*** Opening of Data for review ***
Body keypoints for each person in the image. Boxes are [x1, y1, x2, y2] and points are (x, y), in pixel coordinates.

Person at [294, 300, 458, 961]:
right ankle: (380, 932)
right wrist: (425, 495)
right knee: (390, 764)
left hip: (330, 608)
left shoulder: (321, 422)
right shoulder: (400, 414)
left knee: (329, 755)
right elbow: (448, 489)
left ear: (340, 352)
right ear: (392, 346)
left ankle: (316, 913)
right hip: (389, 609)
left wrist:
*** Close of Data for review ***
*** Opening of Data for review ***
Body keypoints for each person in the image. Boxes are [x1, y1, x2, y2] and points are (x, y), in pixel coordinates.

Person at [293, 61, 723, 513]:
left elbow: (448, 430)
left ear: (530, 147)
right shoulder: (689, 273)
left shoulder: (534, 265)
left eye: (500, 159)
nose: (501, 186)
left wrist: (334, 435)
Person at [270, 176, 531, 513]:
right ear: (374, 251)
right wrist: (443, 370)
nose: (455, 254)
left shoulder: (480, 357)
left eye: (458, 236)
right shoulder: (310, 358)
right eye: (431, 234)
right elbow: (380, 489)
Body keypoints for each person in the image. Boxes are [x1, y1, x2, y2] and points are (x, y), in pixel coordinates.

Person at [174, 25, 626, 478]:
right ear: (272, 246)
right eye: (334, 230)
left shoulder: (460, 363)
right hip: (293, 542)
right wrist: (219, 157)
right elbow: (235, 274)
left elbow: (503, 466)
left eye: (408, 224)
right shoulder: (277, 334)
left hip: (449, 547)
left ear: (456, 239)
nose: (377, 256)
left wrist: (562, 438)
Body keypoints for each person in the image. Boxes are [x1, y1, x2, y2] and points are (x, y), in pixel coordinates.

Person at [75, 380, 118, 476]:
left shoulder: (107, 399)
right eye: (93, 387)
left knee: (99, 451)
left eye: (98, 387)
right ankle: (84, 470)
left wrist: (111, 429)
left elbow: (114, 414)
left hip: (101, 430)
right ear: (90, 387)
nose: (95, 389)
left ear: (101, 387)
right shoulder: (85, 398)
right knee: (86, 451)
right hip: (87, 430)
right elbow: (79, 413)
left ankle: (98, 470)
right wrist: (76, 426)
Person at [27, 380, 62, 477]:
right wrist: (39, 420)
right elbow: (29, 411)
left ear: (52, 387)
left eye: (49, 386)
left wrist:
*** Close of Data for review ***
Problem ▸ Repeat, character for character, the lines of the material above from the line with "right ear: (374, 251)" through the line with "right elbow: (380, 489)".

Result of this exercise ▸
right ear: (374, 251)
right wrist: (443, 370)
nose: (455, 254)
left shoulder: (480, 357)
left eye: (458, 236)
right shoulder: (310, 358)
right eye: (431, 234)
right elbow: (380, 489)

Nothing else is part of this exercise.